Despite severe economic woes, the Soviet Union spent about $19 billion on its space program between 1986 and 1990 - less than half NASA's total - and plans to spend up to $21 billion over the next four years, a magazine reported Friday.
Aviation Week & Space Technology magazine reported that roughly $12.4 billion of the Soviet space budget between 1991 and 1995 will be devoted to military activity with the rest going to civilian and scientific projects.In contrast, the National Aeronautics and Space Administration's budgets from 1986 through 1990 totaled about $51 billion, which does not include the cost of military space activity.
The Soviet figures were provided by Gregori Cherniavsky, chief of the Soviet flight control institute, in an unusually candid talk before the American Institute of Aeronautics and Astronautics.
While Soviet space spending is increasing slightly over the next few years, Cherniavsky said officials are struggling to find ways to improve efficiency and are even taking advice from a White House advisory panel to NASA that called for tailoring programs to realistic budget projections.
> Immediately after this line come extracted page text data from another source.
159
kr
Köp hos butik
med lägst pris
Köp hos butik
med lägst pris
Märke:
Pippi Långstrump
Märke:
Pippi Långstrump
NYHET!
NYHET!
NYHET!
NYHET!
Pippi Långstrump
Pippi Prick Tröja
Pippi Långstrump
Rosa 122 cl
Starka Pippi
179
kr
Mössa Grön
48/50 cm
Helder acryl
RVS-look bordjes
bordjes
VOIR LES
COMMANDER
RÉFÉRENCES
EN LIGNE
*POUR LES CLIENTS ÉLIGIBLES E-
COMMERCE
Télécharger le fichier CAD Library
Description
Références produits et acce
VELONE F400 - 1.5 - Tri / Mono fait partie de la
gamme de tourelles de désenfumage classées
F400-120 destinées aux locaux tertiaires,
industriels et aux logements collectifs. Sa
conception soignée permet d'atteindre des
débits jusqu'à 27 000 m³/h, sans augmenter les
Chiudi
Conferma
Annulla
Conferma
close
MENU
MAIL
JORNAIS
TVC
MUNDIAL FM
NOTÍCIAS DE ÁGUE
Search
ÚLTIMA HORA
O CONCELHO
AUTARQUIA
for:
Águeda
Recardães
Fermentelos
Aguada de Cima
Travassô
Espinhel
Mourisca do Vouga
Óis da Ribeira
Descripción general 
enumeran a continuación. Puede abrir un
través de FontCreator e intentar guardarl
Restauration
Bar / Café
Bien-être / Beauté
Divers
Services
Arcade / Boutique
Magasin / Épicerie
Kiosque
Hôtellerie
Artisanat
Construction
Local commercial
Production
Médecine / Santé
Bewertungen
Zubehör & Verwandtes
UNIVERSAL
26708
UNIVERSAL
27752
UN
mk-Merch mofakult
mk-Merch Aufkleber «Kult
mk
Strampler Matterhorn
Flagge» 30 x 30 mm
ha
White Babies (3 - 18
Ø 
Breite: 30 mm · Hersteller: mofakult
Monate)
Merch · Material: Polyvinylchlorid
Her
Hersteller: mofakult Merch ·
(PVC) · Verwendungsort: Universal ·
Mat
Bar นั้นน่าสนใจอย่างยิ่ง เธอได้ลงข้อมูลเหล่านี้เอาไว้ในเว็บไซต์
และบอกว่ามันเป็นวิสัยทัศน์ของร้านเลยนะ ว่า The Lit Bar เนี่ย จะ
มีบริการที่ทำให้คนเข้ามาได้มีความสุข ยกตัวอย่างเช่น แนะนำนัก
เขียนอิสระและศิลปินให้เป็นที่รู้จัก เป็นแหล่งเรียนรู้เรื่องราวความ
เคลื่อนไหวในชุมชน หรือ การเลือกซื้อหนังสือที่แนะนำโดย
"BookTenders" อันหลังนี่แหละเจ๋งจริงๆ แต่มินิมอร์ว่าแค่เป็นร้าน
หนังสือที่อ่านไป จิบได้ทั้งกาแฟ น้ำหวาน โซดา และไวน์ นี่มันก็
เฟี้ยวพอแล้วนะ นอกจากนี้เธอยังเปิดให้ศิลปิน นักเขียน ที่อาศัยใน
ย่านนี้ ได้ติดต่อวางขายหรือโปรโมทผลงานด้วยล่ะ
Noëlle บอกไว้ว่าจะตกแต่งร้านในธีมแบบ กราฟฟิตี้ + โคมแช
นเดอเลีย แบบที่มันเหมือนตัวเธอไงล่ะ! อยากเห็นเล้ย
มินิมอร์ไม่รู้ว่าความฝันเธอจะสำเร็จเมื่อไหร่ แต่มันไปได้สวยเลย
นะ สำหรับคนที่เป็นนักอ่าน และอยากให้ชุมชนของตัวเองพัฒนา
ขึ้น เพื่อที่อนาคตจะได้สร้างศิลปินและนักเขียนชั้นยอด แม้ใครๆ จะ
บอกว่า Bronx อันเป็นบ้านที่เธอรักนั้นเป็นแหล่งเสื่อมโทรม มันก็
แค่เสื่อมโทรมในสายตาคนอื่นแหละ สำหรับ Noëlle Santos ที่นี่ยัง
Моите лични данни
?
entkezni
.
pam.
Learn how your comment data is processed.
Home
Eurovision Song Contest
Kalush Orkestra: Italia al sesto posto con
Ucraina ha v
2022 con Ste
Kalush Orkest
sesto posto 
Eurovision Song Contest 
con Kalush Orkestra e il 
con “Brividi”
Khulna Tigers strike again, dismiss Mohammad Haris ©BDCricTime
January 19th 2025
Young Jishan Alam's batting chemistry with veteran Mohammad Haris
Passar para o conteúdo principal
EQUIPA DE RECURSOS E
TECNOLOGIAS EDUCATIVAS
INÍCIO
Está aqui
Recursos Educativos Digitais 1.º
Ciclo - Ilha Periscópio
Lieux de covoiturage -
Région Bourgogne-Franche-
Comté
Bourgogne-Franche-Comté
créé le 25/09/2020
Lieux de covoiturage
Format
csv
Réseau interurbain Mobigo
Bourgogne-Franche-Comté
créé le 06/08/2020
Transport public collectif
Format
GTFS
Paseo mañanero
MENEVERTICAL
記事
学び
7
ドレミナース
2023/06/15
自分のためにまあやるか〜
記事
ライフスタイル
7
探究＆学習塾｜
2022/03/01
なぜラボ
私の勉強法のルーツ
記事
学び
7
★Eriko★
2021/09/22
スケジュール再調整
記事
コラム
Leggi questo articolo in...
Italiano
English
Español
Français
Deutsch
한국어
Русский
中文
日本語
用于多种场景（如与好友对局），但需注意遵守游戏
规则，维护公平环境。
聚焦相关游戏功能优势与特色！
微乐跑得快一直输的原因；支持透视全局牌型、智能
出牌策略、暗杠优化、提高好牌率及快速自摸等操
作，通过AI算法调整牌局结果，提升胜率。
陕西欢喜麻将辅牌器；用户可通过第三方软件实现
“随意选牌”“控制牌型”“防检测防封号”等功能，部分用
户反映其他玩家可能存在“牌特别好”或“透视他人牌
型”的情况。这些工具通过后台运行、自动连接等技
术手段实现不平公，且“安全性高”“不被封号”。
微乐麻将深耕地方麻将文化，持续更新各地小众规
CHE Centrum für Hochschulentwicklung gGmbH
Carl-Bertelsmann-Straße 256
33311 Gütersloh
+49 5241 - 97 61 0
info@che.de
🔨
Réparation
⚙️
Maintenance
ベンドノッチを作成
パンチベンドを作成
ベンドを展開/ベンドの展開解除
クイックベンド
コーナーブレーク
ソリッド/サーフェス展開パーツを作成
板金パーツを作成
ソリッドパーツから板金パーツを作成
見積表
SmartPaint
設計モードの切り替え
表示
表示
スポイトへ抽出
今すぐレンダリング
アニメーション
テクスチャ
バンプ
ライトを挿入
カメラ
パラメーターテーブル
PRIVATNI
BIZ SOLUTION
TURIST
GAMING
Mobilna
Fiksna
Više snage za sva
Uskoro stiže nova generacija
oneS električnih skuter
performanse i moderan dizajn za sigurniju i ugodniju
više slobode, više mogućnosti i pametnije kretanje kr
While the Soviets believe they lead the world in rocket propulsion, Cherniavsky said too many different types of launch vehicles are in use and too much secrecy has stifled the space industry, which has underestimated the value of advanced electronics.
But by the middle of the decade, the Soviets hope to have an improved satellite communications system in operation, including an electronic mail system and a sophisticated satellite television system.